▶ COMPRUEBA TU COMPRENSIÓN
**A.** En el texto sobre Leibniz y la lengua primitiva, ¿en qué año se publicó la obra de la que se sacaron las citas?
**B.** Sigue escribiendo el texto sobre Leibniz y la lengua primitiva a partir de su última frase.

▶ TEXTO PROPORCIONADO
★ ★ ★
La lengua primigenia era un asunto que traía mucha cola. Gottfried Wilhelm Leibniz (1646-1716) dedicó muchas páginas al asunto, concluyendo: "De manera que en todo esto no existe nada que contradiga, sino más bien cosas favorables, a la hipótesis del origen común de todas las naciones, y de una lengua radical y primitiva", siendo la consecuencia práctica, a juicio del gran filósofo germano, una de enorme importancia, pues: "si llegásemos a poseer la lengua primitiva en toda su pureza, o al menos conservada suficientemente como para poder ser reconocida, entonces tendrían que mostrarse todas las conexiones, bien físicas, bien debidas a la institución arbitraria, sabia y digna del primer Hacedor". En ese sentido, Leibniz declaraba: "Me gustaría que otros sabios llevasen a cabo algo parecido en relación con las lenguas valona, vasca, eslavónica, finesa, turca, persa, armenia, georgiana, etc., para poner mejor de manifiesto la armonía que existe entre ellas, lo cual sería útil en particular, como acabo de señalar, para aclarar el origen de las naciones" (la negrita es nuestra; citas todas extraídas de "Nuevos ensayos sobre el entendimiento humano", Leibniz, obra póstuma publicada en 1765.)
★ ★ ★
(Fragmentos del conjunto de datos)

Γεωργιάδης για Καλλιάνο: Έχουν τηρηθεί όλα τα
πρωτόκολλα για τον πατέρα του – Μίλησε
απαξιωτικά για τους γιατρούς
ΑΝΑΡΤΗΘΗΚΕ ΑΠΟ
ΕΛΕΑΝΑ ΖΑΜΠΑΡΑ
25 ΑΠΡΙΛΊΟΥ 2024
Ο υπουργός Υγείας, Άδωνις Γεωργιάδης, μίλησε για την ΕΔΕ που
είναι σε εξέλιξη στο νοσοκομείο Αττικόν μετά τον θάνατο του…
★ ★ ★
▶ RESPUESTAS DE LA ACTIVIDAD
**A.** En 1765.

**B.**
 
Era algo que se venía discutiendo de largo y que tuvo varias intentonas de elaboración; una de las más importantes fue la de Antoine Court de Gébelin (1725-1784), autor de "El Mundo Primitivo" y de "Histoire naturelle de la parole, ou Précis de l'Origine du Langage & de la Grammaire Universelle" (París, 1776); Gébelin lo intentó con algunos resultados que, aunque sean puestos en entredicho hoy, tuvieron su efecto sobre otros que se declararon sus discípulos, como el jacobino Antoine Fabre d'Olivet (1768-1825); Fabre d'Olivet se aplicó al estudio de las lenguas y cosmogonías antiguas con el propósito de hallar esa lengua primordial en su libro "La lengua hebrea restituída" y terminó por propugnar, en su libro "Historia filosófica del género humano", que Europa debería unirse, formando una teocracia, regida y gobernada por el Soberano Pontífice (y recordemos: fue en su juventud un jacobino).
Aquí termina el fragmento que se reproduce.